I wouldn’t normally visit Coq d’Argent, which I think means the chicken of money. It is a moderately famous restaurant in a pink and brown tower in the City of London, once owned, as so much has been, by Sir Terence Conran, and now by D&D, specialists in soulless food barns. As restaurants go, it feels unlucky. It has — how to put this? — a circular roof garden from which people sometimes throw themselves off. One was a restaurant critic, but his last meal was not at Coq d’Argent. That was at Hawksmoor in Spitalfields. He had good taste, then, and he quoted Samuel Johnson on Twitter as he left: ‘When a man is tired of London, he is tired of life; for there is in London all that life can afford.’
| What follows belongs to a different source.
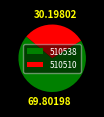

Rank the categories by value from highest to lowest.

510538, 510510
How true. I am at Coq d’Argent because it is near the Roman temple of Mithras, which has been rebuilt under Bloomberg — an image that almost defies words — and rebranded as the London Mithraeum. I have tickets to this temple and the Coq d’Argent serves breakfast, and that is enough. Pagan London! There isn’t enough of it; what is left should be treasured by mass media corporations everywhere. Perhaps the Daily Express should uncover, and renovate, a bathhouse to wash itself clean of its sins; perhaps the BBC could have a gladiatorial amphitheatre, in which to feed freelancers to lions. (They pay only £50 for a contribution, and you have to ask for it, so eating us presumably comes next.)
I think often of the city beneath the City, no, the multiple cities beneath the City and the mulch of plague victim and coinage; of the River Fleet, which rises on Hampstead Heath near the ponds, and helped to put London where it is.